Two separate groups of adversaries aligned with the interests of the Chinese government are conducting cyberespionage campaigns against U.S. government agencies, tech companies, financial services firms, and other targets, using exploits for known vulnerabilities in Pulse Secure VPNs.
The campaigns have been ongoing for several months, and researchers at FireEye Mandiant disclosed some of the details of one of the groups’ intrusions in late April. The adversaries are targeting Pulse Secure VPN appliances for exploitation and then inserting webshells on compromised devices in order to maintain persistent access. In the days leading up to Mandiant’s initial disclosure last month, one of the groups, known as UNC2630, went into many of the previously compromised appliances and removed the webshells, an odd move, given the timing and the fact that Chinese cyberespionage operators usually aren’t much concerned with being outed.
“It is unusual for Chinese espionage actors to remove a large number of backdoors across several victim environments on or around the time of public disclosure. This action displays an interesting concern for operational security and a sensitivity to publicity,” Mandiant researchers said in a new analysis on Thursday.
Despite the public exposure, both UNC2630 and UNC2717 have continued to target Pulse Secure VPN appliances and Mandiant investigators have identified 16 separate malware families used in these operations. The attackers are using a handful of previously disclosed vulnerabilities in Pulse Secure VPN devices for initial access, including CVE-2021-22893. After the initial compromise, the attackers often change timestamps and other forensic artifacts in order to hamper incident response investigations.

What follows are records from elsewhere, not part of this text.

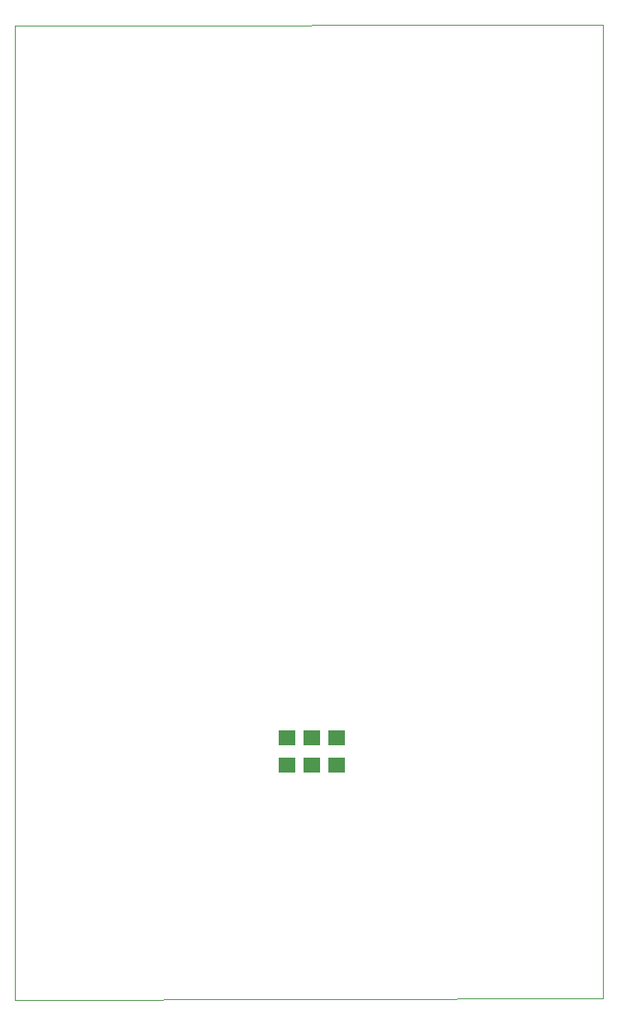
<source format=gbp>
G75*
%MOIN*%
%OFA0B0*%
%FSLAX25Y25*%
%IPPOS*%
%LPD*%
%AMOC8*
5,1,8,0,0,1.08239X$1,22.5*
%
%ADD10C,0.00000*%
%ADD11R,0.07087X0.06299*%
D10*
X0001739Y0002810D02*
X0001739Y0395311D01*
X0238660Y0395811D01*
X0238660Y0003310D01*
X0001739Y0002810D01*
D11*
X0111564Y0097430D03*
X0111564Y0108454D03*
X0121564Y0108454D03*
X0121564Y0097430D03*
X0131564Y0097430D03*
X0131564Y0108454D03*
M02*

</source>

“Both UNC2630 and UNC2717 display advanced tradecraft and go to impressive lengths to avoid detection. The actors modify file timestamps and regularly edit or delete forensic evidence such as logs, web server core dumps, and files staged for exfiltration. They also demonstrate a deep understanding of network appliances and advanced knowledge of a targeted network. This tradecraft can make it difficult for network defenders to establish a complete list of tools used, credentials stolen, the initial intrusion vector, or the intrusion start date,” Mandiant researchers said.
“In some cases, Mandiant observed the actors create their own Local Administrator account outside of established credential management controls on Windows servers of strategic value. This allowed the actor to maintain access to systems with short-cycle credential rotation policies and provided a sufficient level of access to operate freely within their target environment.”
Once inside a target network, the adversaries use a variety of techniques and tools to steal credentials, perform reconnaissance and move laterally. Mandiant’s researchers collaborated with analysts at BAE Systems Applied Intelligence to identify several dozen organizations in Europe and the U.S. that have been compromised through weaknesses in Pulse Secure VPN appliances by these adversaries.
“Notably, compromised organizations operate in verticals and industries aligned with Beijing’s strategic objectives as outlined in China’s 14th Five Year Plan. Many manufacturers also compete with Chinese businesses in the high tech, green energy, and telecommunications sectors. Despite this, we have not directly observed the staging or exfiltration of any data by Chinese espionage actors that could be considered a violation of the Obama-Xi agreement,” Mandiant said.
“The greater ambition and risk tolerance demonstrated by Chinese policymakers since 2019 indicates that the tempo of Chinese state-sponsored activity may increase in the near future and that the Chinese cyber threat apparatus presents a renewed and serious threat to US and European commercial entities.